Bien qu’en difficulté économique, vos personnages ne sont pas dans la misère matérielle. Vous montrez que le mal-être contemporain ne touche pas que les plus pauvres. Ou que certains biens de consommation que le commerce moderne tient à nous fourguer ne rendent pas les gens heureux.

BD : Quand je retourne voir les gens dans mon bled, je les trouve aisés, comparativement à notre époque. J’ai grandi dans une ferme où le confort était minimal, où j’étais d’ailleurs très heureux. Aujourd’hui, dans ces zones pavillonnaires, ils ne sont objectivement pas dans la misère totale. Mais ils ont des crédits sur le dos.

GK :  Le lotissement où on a tourné est pas mal, voire mignon, les habitants y ont un certain confort. Par contre, on a remarqué qu’ils ne se parlaient presque pas. Ils rentrent chez eux, regardent la télé, il n’y a pas de vie collective.

BD : La misère de ces gens n’est pas économique mais existentielle. On a connu un type qui était matériellement bien installé, marié, enfants, pavillon, qui allait bosser à Paris et rentrait tous les soirs tard chez lui : il a fini par péter les plombs. Son temps de transport était trop long, ça faisait une vie débile avec trop de pression. Au bout de X années, il n’a plus supporté, et il s’est suicidé.

Dans une scène, une femme explique comment elle a craqué à cause de son addiction aux séries télé, assimilées à une drogue dure. Pour vous, les séries symbolisent aussi l’économie libérale et technologique ?

GK : Au départ, on disait que ce serait un film qui se passerait uniquement au téléphone.
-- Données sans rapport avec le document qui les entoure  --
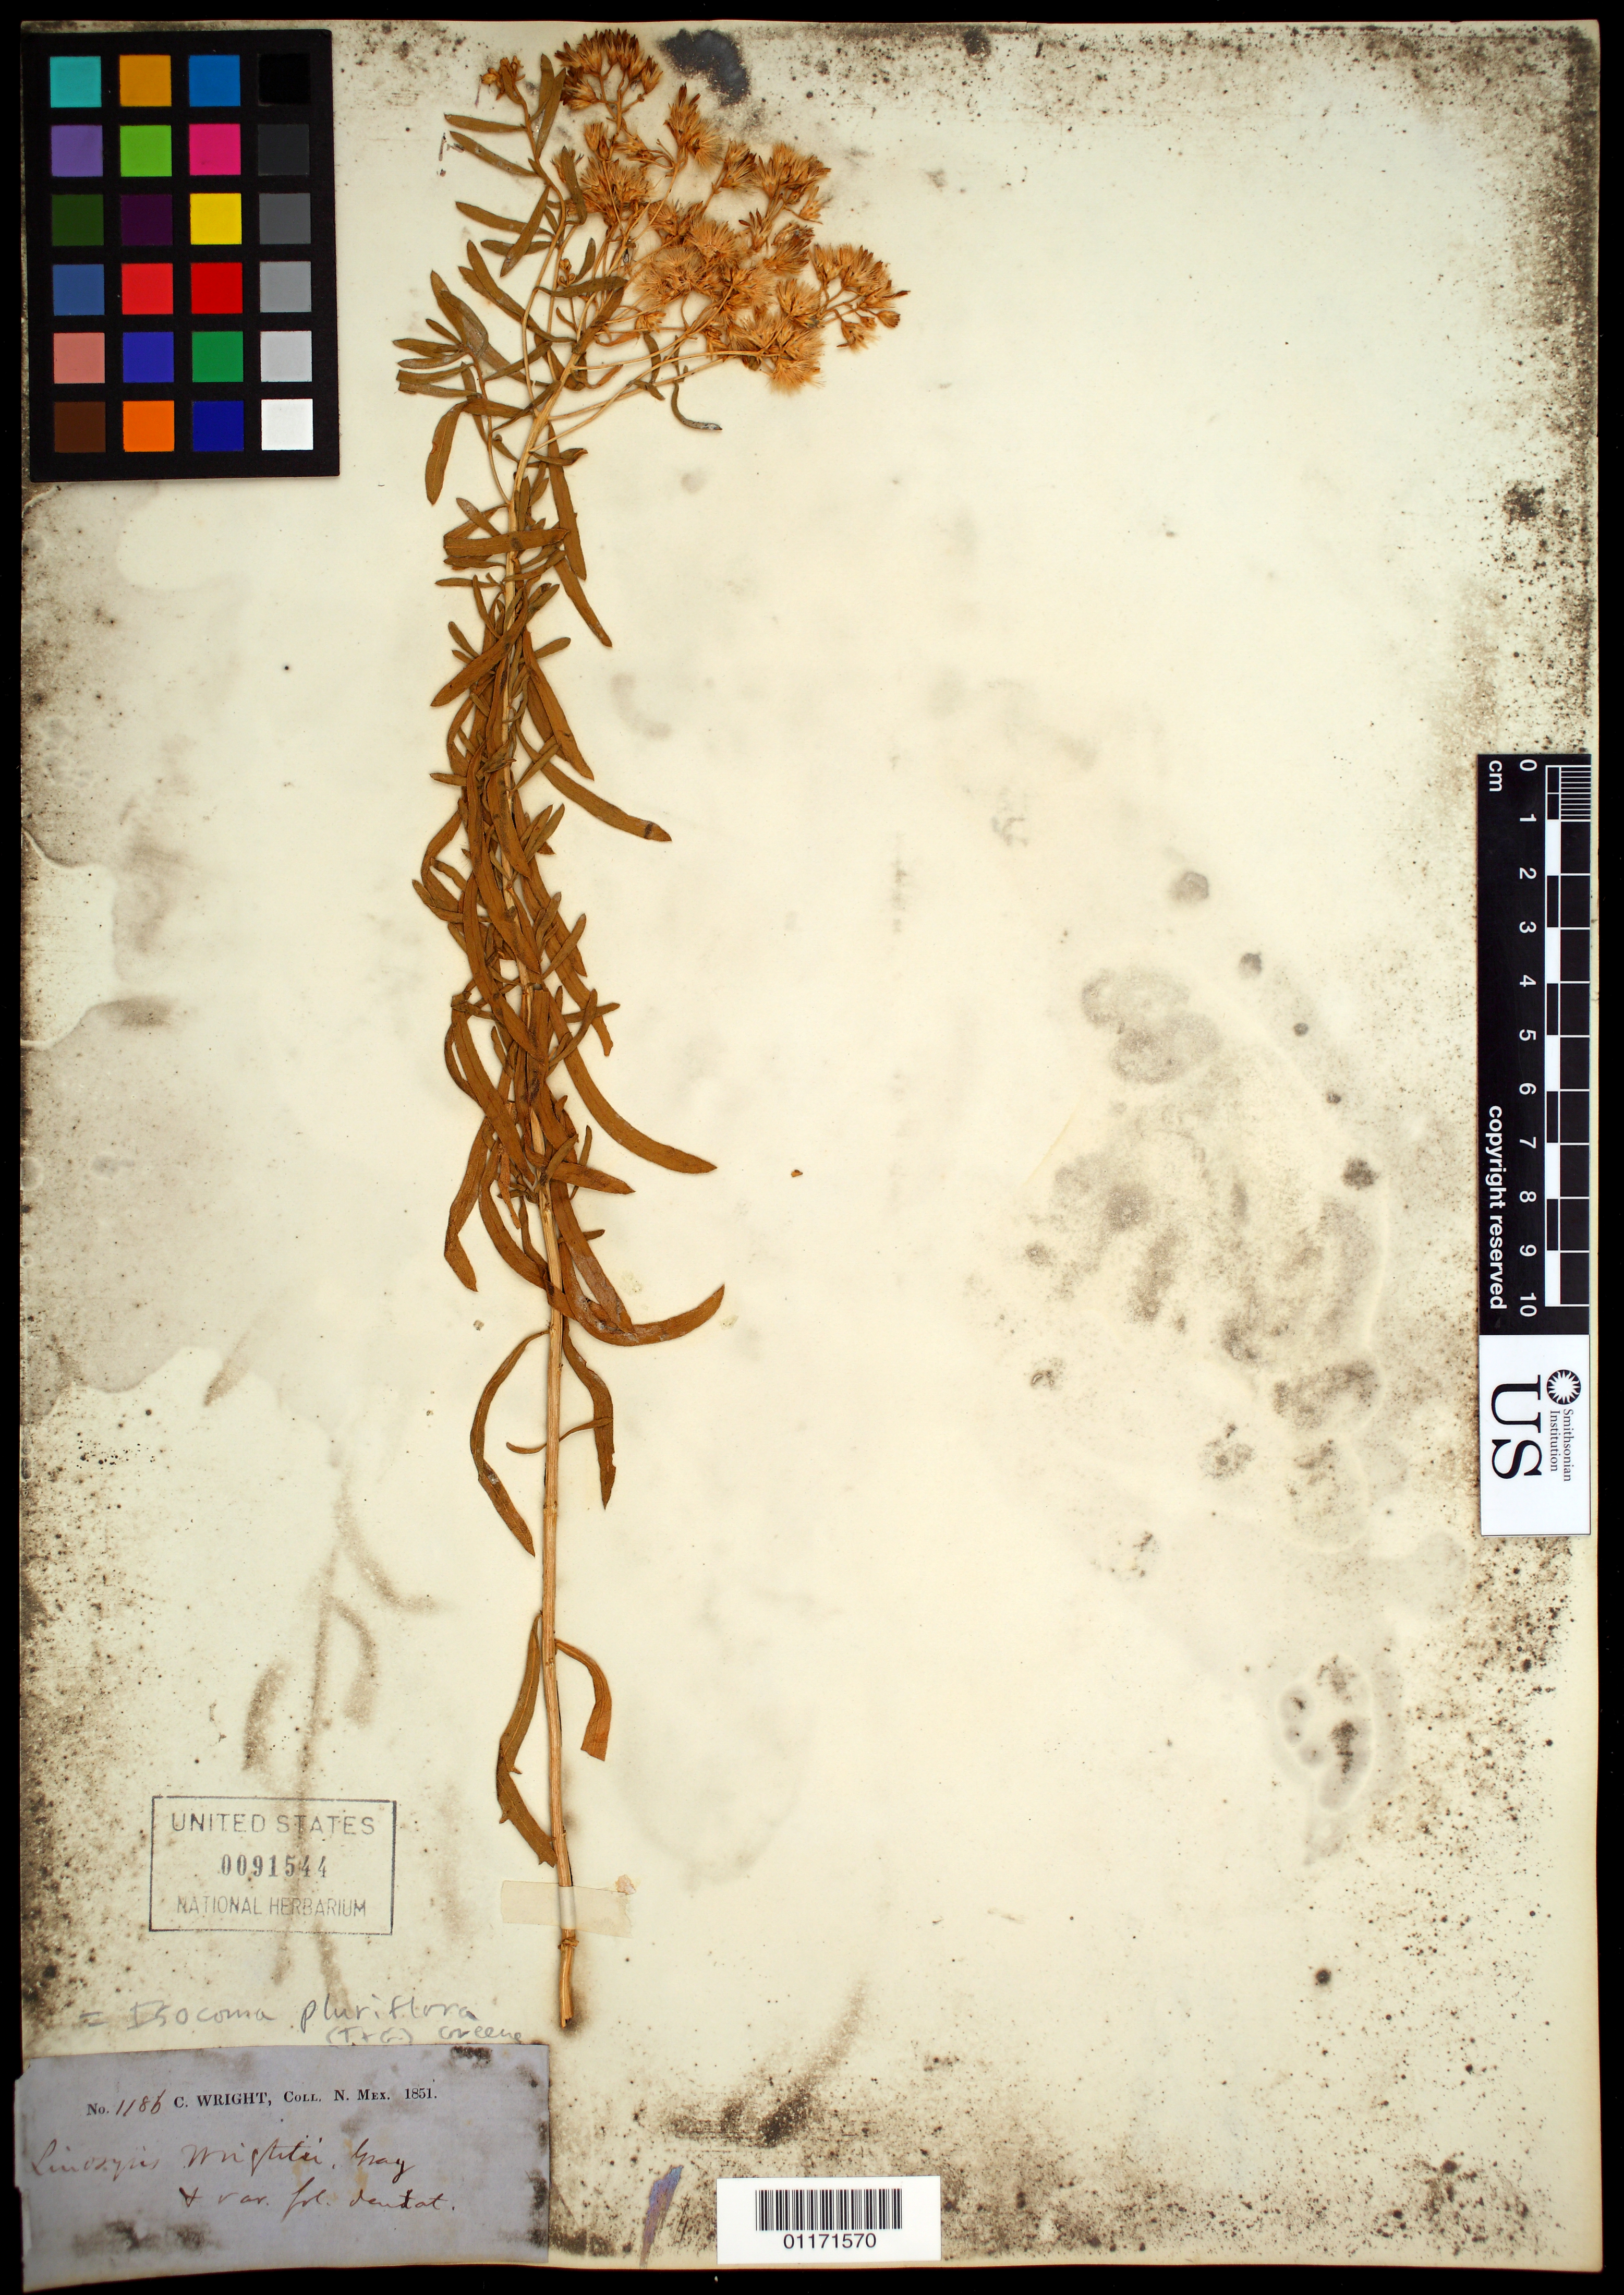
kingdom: Plantae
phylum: Tracheophyta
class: Magnoliopsida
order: Asterales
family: Asteraceae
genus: Isocoma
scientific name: Isocoma pluriflora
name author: (Torr. & A. Gray) Greene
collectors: C. Wright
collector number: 1186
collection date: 1851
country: United States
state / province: New Mexico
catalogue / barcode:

On nous demandait comment on allait filmer ça, on nous disait que ça risquait d’être chiant. Mais en fait, tout le monde est vissé sur son téléphone, même les vieux, j’en suis stupéfait. C’est une nouvelle addiction. Alors il y a les jeux vidéo pour les gosses et les ados, et les séries pour les adultes. Les séries aussi créent une addiction, on est bloqué chez soi sur son canapé, et on est content parce qu’on ne reprend pas sa bagnole pour sortir. Pompe à bière et écran géant, t’es chez toi et tu as ton bar et ton cinéma ! Et puis ce n’est pas cher… Du moins on croit que ce n’est pas cher, parce qu’au final, faut prendre trois ou quatre abonnements différents.

BD : Si tu fais le compte, tu passes six heures par jour sur les séries, ce qui ne fait pas cher au tarif horaire. Sauf que tu le payes cher dans ta tête, parce que t’es carrément en perfusion de séries. Le patron de Netflix a dit récemment que son véritable concurrent, c’est le sommeil. C’est quand même énorme ! Le concept de temps de cerveau disponible est dépassé par encore pire.

GK : Avant, on se parlait des films à la machine à café, maintenant on discute séries. Si t’as pas vu « La Casa de Papel » ou « Game of Thrones », t’es out, hors du coup. Ce qui est fou aussi avec Internet, c’est que tout le monde est noté sur tout, comme avec le personnage de Corinne. On note les restos, les taxis, mais le chauffeur aussi peut te noter si t’es un mauvais client. On se retrouve tous notés, surveillés, comme à l’école.

BD : Les notes, c’est aussi une manière de traquer les défauts pour les supprimer. Or nous ne sommes que défauts, c’est ce qui caractérise l’être humain. On était trop content de sortir de l’école, ce n’est pas pour y retourner ! Déjà, on te force à te normer par la scolarité, admettons, il faut bien apprendre à écrire, lire et compter. Mais si après, on continue avec des notes dans toute la vie adulte, non mais attends, ça va ! Quand tu vas crever, un esprit va te dire : “Je vous donne 2 sur 20 pour votre vie” ? Au secours !

Vous voyez « Effacer l’historique » comme un film comique, désespéré, ou simplement lucide ?

GK : Tragicomique. Nos films sont toujours un peu comme ça. Par exemple, je vois « Le Grand soir » comme une comédie alors que beaucoup de gens le trouvent très dur. Différents registres se mêlent dans « Effacer l’historique », et peut-être que la tragédie prend le pas sur la comédie, mais je trouve ça bien : ça veut dire que le fond l’emporte sur la forme.

 

L’INFO EN +

Chose rarissime pour une pure comédie, le film a obtenu l’Ours d’argent du 70è anniversaire au dernier Festival de Berlin.